Saved data entries
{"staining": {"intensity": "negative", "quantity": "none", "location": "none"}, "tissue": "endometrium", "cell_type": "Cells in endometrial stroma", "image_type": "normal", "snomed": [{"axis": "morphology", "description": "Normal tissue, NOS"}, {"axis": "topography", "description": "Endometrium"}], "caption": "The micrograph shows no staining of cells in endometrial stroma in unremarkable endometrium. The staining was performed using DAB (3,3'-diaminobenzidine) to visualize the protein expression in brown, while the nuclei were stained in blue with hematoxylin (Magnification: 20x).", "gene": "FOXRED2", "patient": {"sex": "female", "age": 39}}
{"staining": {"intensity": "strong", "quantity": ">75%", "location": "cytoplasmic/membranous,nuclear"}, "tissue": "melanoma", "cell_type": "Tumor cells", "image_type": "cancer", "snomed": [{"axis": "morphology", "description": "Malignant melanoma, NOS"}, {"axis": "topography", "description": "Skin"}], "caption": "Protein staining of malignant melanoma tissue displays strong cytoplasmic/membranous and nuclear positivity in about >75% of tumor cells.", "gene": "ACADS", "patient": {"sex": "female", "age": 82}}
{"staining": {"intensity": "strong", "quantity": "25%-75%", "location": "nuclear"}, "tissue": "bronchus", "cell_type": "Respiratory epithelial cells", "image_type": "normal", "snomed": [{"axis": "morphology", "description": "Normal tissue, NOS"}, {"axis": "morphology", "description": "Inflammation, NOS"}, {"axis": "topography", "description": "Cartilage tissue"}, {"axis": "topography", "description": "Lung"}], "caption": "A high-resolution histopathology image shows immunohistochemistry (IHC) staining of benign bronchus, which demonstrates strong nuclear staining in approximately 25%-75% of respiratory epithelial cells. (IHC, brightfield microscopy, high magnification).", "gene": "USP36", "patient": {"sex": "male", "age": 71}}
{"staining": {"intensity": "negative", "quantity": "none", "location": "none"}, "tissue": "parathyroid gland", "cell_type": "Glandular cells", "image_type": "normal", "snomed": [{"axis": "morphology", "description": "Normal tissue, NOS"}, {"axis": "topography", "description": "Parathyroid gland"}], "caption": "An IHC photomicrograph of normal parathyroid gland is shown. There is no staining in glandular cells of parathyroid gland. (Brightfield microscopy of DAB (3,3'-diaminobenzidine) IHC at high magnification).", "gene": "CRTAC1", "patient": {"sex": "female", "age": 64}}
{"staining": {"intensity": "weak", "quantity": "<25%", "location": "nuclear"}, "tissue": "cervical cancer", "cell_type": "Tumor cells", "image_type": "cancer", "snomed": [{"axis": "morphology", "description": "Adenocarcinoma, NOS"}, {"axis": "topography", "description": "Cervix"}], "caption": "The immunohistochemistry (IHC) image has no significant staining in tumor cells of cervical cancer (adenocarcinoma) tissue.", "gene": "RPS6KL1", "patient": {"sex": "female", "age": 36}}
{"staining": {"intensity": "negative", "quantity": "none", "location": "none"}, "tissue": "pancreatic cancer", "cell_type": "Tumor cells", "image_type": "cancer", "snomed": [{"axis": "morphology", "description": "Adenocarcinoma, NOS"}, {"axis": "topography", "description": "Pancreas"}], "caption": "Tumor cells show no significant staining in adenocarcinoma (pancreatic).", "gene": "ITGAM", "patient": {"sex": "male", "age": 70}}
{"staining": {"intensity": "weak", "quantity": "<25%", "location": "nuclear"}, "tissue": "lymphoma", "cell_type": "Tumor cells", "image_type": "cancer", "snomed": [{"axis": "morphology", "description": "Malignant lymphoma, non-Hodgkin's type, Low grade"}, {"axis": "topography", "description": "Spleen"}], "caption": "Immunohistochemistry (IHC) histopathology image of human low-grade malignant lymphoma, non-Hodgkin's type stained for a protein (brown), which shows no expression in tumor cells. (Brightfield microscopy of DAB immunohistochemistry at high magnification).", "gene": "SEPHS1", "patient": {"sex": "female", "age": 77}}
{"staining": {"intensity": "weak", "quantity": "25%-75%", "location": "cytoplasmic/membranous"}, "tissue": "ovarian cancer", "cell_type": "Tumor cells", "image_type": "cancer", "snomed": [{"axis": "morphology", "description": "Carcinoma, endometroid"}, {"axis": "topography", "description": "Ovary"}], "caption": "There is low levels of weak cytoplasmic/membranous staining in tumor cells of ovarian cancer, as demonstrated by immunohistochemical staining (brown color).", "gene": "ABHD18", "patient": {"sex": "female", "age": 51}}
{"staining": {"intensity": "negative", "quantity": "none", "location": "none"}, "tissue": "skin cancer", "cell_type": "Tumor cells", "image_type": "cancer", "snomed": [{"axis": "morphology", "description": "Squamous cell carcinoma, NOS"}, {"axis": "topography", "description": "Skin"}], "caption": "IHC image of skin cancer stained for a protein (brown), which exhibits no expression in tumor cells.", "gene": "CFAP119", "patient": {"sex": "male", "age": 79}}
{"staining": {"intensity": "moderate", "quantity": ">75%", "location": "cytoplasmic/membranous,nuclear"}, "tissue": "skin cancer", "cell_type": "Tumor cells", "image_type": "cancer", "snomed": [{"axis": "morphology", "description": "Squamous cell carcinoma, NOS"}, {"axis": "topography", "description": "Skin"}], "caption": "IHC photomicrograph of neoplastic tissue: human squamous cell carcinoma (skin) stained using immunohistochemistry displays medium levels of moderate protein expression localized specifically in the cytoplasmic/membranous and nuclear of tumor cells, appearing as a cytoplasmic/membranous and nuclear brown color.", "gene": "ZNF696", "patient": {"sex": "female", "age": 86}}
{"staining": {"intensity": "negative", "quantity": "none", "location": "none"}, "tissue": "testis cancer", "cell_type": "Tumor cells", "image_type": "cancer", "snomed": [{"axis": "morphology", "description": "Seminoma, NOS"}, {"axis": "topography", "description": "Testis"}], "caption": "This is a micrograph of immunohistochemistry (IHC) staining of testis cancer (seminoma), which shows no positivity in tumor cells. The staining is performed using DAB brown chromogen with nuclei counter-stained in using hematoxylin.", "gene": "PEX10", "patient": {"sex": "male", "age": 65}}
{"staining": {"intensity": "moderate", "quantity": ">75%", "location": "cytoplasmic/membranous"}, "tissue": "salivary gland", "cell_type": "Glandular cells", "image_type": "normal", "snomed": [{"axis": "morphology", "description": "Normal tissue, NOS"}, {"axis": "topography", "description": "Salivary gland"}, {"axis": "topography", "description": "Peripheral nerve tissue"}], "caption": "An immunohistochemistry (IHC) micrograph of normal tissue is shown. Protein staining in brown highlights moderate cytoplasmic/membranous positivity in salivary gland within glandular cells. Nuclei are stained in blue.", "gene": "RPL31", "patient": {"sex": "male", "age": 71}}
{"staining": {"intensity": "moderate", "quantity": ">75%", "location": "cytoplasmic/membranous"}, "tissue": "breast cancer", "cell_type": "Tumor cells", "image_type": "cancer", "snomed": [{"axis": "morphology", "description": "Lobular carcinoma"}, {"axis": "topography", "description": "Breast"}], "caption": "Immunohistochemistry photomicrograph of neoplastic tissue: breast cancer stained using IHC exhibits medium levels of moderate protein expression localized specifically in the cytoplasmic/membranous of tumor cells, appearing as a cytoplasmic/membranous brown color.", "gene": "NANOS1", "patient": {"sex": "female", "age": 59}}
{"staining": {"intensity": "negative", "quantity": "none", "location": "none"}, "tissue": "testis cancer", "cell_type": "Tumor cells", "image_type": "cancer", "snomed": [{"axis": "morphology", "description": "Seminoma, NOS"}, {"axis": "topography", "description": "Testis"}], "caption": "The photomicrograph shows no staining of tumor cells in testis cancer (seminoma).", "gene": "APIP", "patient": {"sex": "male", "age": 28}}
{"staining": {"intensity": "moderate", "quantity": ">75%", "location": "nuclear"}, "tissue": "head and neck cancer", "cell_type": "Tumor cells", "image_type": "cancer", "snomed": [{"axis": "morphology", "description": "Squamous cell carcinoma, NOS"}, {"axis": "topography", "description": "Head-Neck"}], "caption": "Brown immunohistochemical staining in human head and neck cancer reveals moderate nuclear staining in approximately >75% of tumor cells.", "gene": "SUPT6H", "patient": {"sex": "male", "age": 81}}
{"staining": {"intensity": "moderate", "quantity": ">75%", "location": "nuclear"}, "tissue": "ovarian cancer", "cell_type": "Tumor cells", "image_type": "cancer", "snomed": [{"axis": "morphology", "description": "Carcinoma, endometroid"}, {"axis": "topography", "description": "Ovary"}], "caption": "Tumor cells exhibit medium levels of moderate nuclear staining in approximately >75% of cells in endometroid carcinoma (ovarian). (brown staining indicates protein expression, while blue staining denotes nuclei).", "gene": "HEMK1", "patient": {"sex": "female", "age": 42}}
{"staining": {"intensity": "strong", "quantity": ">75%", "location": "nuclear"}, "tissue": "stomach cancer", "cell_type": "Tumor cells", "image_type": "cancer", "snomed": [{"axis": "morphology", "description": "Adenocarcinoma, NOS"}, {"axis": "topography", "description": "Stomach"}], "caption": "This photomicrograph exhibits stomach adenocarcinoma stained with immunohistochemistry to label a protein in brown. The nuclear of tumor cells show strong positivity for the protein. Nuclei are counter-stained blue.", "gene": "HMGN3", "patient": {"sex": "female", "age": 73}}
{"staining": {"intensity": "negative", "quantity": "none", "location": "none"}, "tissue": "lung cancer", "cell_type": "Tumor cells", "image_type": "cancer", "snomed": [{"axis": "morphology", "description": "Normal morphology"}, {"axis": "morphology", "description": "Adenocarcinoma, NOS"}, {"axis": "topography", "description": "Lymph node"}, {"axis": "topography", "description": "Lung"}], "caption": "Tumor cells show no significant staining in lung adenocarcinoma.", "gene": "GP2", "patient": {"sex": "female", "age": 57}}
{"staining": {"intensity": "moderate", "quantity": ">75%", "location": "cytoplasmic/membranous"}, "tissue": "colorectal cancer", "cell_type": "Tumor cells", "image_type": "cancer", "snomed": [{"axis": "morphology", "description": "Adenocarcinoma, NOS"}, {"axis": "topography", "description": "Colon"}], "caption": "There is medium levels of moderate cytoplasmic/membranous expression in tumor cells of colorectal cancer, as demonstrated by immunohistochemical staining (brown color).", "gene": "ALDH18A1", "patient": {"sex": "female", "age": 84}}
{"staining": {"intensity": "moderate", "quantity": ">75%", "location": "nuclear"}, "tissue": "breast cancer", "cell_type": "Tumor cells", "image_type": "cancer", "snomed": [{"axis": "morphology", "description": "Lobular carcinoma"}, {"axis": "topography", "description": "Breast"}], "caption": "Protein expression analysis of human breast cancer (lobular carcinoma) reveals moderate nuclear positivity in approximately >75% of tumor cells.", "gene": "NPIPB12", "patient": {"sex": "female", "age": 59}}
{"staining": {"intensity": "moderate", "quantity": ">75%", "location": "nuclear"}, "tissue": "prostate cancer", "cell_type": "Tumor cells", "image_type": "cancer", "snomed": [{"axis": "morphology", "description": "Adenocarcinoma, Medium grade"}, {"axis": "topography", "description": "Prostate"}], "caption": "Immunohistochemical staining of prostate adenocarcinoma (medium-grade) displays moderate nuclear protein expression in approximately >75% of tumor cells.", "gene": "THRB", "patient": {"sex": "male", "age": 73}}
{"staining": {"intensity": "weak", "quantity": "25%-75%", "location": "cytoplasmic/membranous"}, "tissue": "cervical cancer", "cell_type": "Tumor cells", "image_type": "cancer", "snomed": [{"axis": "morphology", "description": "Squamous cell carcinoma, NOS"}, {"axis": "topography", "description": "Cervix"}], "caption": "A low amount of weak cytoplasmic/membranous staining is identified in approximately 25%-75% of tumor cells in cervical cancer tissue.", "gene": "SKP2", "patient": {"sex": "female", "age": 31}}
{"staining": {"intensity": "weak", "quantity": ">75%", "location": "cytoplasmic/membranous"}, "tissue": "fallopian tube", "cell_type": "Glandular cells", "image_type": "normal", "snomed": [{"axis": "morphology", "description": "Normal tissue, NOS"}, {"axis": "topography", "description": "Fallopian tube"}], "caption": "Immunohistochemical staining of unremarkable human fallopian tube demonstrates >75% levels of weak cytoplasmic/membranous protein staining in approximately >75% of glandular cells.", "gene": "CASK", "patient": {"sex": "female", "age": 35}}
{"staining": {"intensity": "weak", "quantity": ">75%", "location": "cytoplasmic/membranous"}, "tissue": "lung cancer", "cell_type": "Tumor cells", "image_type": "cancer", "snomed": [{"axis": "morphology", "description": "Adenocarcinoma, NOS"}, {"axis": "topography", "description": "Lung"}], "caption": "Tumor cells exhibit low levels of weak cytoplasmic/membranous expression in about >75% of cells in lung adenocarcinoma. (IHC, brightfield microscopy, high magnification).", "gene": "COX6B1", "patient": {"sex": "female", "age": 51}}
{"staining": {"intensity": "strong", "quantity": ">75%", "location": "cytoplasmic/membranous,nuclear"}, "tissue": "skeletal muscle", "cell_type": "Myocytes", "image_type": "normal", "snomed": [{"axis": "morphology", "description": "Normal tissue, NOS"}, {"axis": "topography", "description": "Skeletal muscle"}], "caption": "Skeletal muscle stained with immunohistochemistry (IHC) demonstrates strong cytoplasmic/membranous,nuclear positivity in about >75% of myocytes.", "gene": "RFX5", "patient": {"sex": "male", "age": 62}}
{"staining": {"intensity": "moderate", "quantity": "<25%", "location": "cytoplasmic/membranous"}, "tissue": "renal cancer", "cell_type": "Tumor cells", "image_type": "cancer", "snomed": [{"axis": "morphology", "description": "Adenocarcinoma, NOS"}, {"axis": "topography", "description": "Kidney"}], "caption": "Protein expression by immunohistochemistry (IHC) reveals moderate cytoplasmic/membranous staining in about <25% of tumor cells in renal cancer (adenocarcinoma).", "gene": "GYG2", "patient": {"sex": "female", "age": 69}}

Work order - In exact wording, restate the lines of the data above from the first through the one holding "staining of malignant", and stop after that line.

Result of this exercise -
{"staining": {"intensity": "negative", "quantity": "none", "location": "none"}, "tissue": "endometrium", "cell_type": "Cells in endometrial stroma", "image_type": "normal", "snomed": [{"axis": "morphology", "description": "Normal tissue, NOS"}, {"axis": "topography", "description": "Endometrium"}], "caption": "The micrograph shows no staining of cells in endometrial stroma in unremarkable endometrium. The staining was performed using DAB (3,3'-diaminobenzidine) to visualize the protein expression in brown, while the nuclei were stained in blue with hematoxylin (Magnification: 20x).", "gene": "FOXRED2", "patient": {"sex": "female", "age": 39}}
{"staining": {"intensity": "strong", "quantity": ">75%", "location": "cytoplasmic/membranous,nuclear"}, "tissue": "melanoma", "cell_type": "Tumor cells", "image_type": "cancer", "snomed": [{"axis": "morphology", "description": "Malignant melanoma, NOS"}, {"axis": "topography", "description": "Skin"}], "caption": "Protein staining of malignant melanoma tissue displays strong cytoplasmic/membranous and nuclear positivity in about >75% of tumor cells.", "gene": "ACADS", "patient": {"sex": "female", "age": 82}}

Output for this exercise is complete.